Ancak iş sadece mevcut teknolojileri satın alıp adapte etmekle çözülmüyor. İş, eğitim sürecine temelden bir farklı bakışla, çocuğu standart sınavlara mahkum olmaktan çıkarıp kendi yetkinliklerine ve ilgi sahasına göre yetiştirmekle mümkün. Bunun için de tek tek her öğrencimizi tanımak şart. İnsan Analitiği konusunda uyulanagelen yapay zeka teknolojileri sayesinde bugün öğrencilerin yetkinliklerini ve kişisel özelliklerini belirleyerek, bireysel gelişimin önünü her bir öğrenci için, kendine özel olacak şekilde geliştirmek mümkün. Standart eğitimin ötesinde, geleceğin insan kaynağı olacak öğrencilere daha derin bir bakışla bakmak, satın alınacak eğitim teknolojilerinin amaca hizmet anlamında bu teknolojilerin verimini temin edecek en önemli hususlardan birisi.

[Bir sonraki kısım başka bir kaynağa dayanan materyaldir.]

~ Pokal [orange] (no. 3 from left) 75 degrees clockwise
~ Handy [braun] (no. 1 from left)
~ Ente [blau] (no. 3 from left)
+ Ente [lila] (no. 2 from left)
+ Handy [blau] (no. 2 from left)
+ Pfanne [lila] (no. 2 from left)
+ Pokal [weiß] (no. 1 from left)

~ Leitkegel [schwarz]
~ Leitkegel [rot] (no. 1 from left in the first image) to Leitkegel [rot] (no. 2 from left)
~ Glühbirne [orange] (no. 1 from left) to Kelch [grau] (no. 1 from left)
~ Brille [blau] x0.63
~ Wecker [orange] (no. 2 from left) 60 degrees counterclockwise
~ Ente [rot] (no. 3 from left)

Yeni dünyanın eğitim tasavvurunda, 3. Sanayi döneminden kalma mevcut eğitim kurumları gibi yapılar yok. Finlandiya Eğitim Modeli hemen bütün dünyada örnek gösterilen bir eğitim modeli. Ulus çapında tek sınav 18 yaşında yapılıyor. Çocuklar sürekli olarak bir sınav ortamından ziyade yaratıcı aktivitelere yönlendiriliyor. Ancak Finlandiya ideal diye tanımlanan sisteminin geleceğin ihtiyaçlarına yeterince cevap veremeyeceğini düşünerek, sistemini öğrencilerin kişisel yetkinlik, beceri ve ilgi sahalarına göre yeni baştan modelleyerek dijital bir hale getiriyor. Yani aslında gelecek dediğimiz değişimler, zaten dünyanın bir yerlerinde hızlıca hayata geçiyor.

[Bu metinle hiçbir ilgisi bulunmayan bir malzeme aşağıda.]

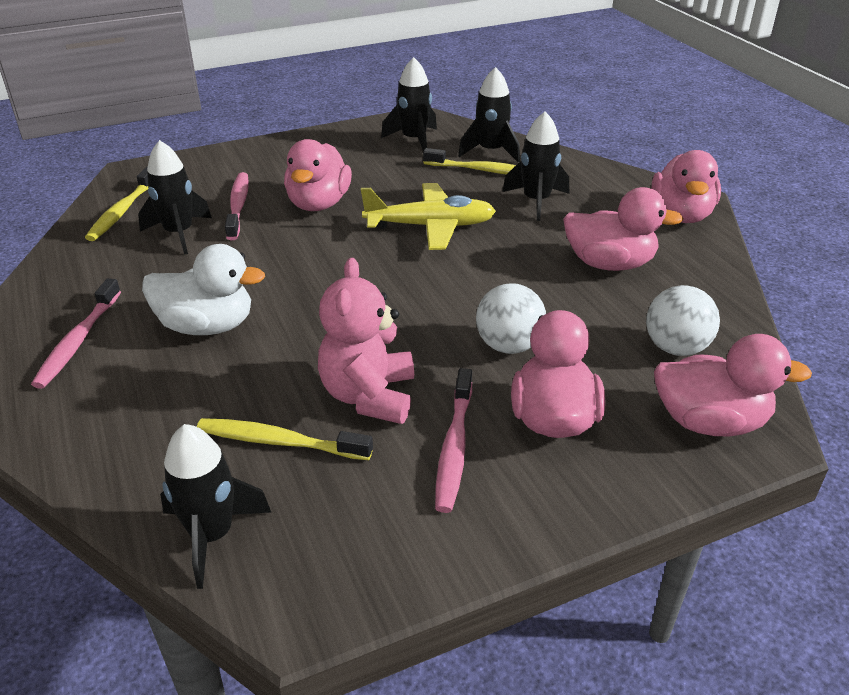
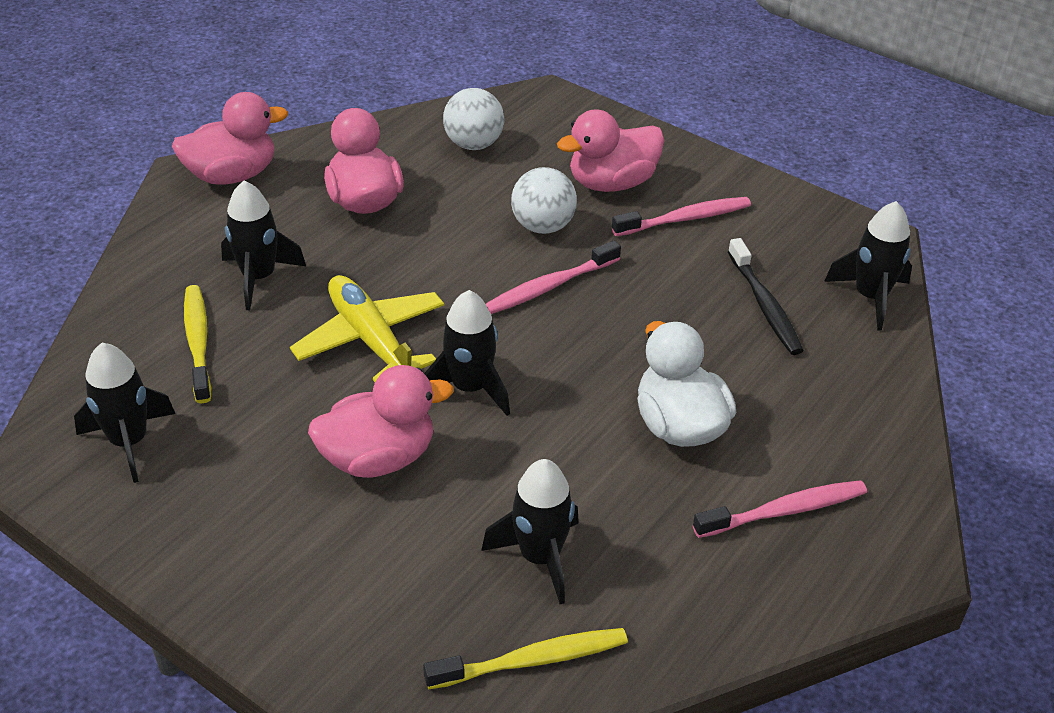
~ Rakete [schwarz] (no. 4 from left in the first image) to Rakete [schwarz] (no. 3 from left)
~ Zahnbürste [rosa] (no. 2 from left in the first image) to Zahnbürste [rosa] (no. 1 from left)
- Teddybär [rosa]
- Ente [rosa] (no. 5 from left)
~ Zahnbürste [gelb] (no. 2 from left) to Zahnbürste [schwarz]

İçinde yaşadığımız bu dönüşüm çağı öyle bir dönüşüm çağı ki, Finlandiya’nın yada bir başka ülkenin bir kaç sene sonra başka bir eğitim modeline geçmesi, şaşırtıcı olmaz. İşte bu hızlı dönüşümün en heyecan verici tarafı burada. Sürecin ne şekilde nereye evrileceğini aslında teknolojik olarak en gelişmiş ülkeler de tam olarak kestiremiyorlar ve hızla adapte olmaya çalışıyorlar. Teknolojik gelişmişlik olarak geride olan ülkeler için bu sürecin ortaya çıkardığı en büyük fırsat, sürece hızla adapte olup önde olanları ve yeni çağı yakalama fırsatı. Belki de sürece adaptasyonun ilk adımı işte tam da bu yüzden eğitimde atılmalı.
Konular yeni yeni gelişiyor. Geçmişteki teknolojik devrimleri kaçırdık. Bu seferkini kaçırmayabiliriz.